Maria Zajarova, die Sprecherin des russischen Außenministeriums, erklärte gegenüber der Agentur TASS, dass das Ziel Washingtons sei, "die Spannungen zu erhöhen und einen Konflikt zu provozieren".
Dmitri Peskov, der Sprecher des Kremls, betonte seinerseits die Notwendigkeit der Zurückhaltung und wies darauf hin, dass die Reaktion der kubanischen Streitkräfte auf das Schießen angemessen war.
"Das Wichtigste ist der humanitäre Aspekt. Die humanitären Probleme der Bürger Kubas müssen gelöst werden, und niemand darf Hindernisse schaffen", erklärte Peskov gegenüber RIA.
Der kubanische Außenminister Bruno Rodríguez Parrilla erklärte, dass eine "gründliche Untersuchung" durchgeführt werde, um den stattgefundenen bewaffneten Konflikt aufzuklären.
„Kuba musste seit 1959 zahlreichen terroristischen und aggressiven Infiltrationen aus den USA gegenübertreten, was hohe Kosten in Form von Leben, Verletzten und Sachschäden mit sich brachte“, erklärte der Außenminister auf X.
Im selben Beitrag fügte er hinzu: "Es wird eine gründliche Untersuchung durchgeführt, um die Ereignisse aufzuklären".
Was geschah bei der Auseinandersetzung?
Der bewaffnete Vorfall ereignete sich am Mittwochmorgen, den 25. Februar, in kubanischen Hoheitsgewässern, genauer gesagt im nordöstlichen Bereich des El Pino-Kanals, auf Cayo Falcones, im Municipio Corralillo, Villa Clara.
Laut einer Informationsmitteilung des Innenministeriums (MININT) haben die Behörden ein Schnellboot mit Florida-Nummernschild, das unter der Folio-Nummer FL7726SH registriert ist, entdeckt, das in kubanischen Gewässern unterwegs war.
Laut offiziellen Informationen näherten sich fünf Angehörige der Tropas Guardafronteras dem Boot, um es zu identifizieren, aber von der Lancha aus wurde das Feuer auf die kubanischen Agenten eröffnet, wobei der Kommandant der Patrouille verletzt wurde.
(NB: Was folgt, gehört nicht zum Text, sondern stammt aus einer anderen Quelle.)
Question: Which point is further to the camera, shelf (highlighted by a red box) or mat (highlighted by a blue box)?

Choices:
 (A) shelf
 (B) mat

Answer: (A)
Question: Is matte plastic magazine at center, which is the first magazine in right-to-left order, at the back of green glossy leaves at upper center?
Bei dem Zusammentreffen wurden vier Personen getötet und sechs verletzt, die evakuiert und medizinisch versorgt wurden.
Unter den Verstorbenen befindet sich Michel Ortega Casanova, wohnhaft in Tampa, während die Identitäten der anderen drei noch nicht bekannt gegeben wurden. Ortega Casanova wurde von Casa Cuba de Tampa als "ein Patriot, ein Mann, der sich für die Freiheit einsetzt, und Mitglied der Republikanischen Partei Kubas" beschrieben.
Wer waren die Personen, die in dem Boot saßen?
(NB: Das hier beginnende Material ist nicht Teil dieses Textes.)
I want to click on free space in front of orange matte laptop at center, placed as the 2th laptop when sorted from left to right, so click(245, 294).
El MININT informierte, dass das Boot 10 bewaffnete Personen transportierte, alle Kubaner, die in den Vereinigten Staaten wohnen, einige mit Vorstrafen.
Die Verletzten und Festgenommenen sind: Amijail Sánchez González, Leordan Enrique Cruz Gómez, Conrado Galindo Sariol, José Manuel Rodríguez Castelló, Cristian Ernesto Acosta Guevara und Roberto Azcorra Consuegra.
Auch Duniel Hernández Santos wurde auf kubanischem Gebiet festgenommen, da er mit der Aufnahme der Gruppe in Verbindung stand.
Nach der Operation beschlagnahmten die kubanischen Behörden Sturmgewehre, Handfeuerwaffen, selbstgebaute Brandvorrichtungen, kugelsichere Westen, Zielfernrohre und Tarnuniformen.
Der Vorfall ereignet sich vor dem Hintergrund wachsender Spannungen zwischen Washington und Havanna, verschärft durch die amerikanischen Beschränkungen bei der Import von venezolanischem Öl nach Kuba und die wirtschaftliche Krise, die die Insel durchläuft.
Der US-Außenminister Marco Rubio versicherte, dass Washington die Vorgänge unabhängig untersuchen wird und „entsprechend“ reagieren wird, wobei er betonte, dass die Vereinigten Staaten ihre Entscheidungen nicht lediglich auf der von den kubanischen Behörden bereitgestellten Information basieren.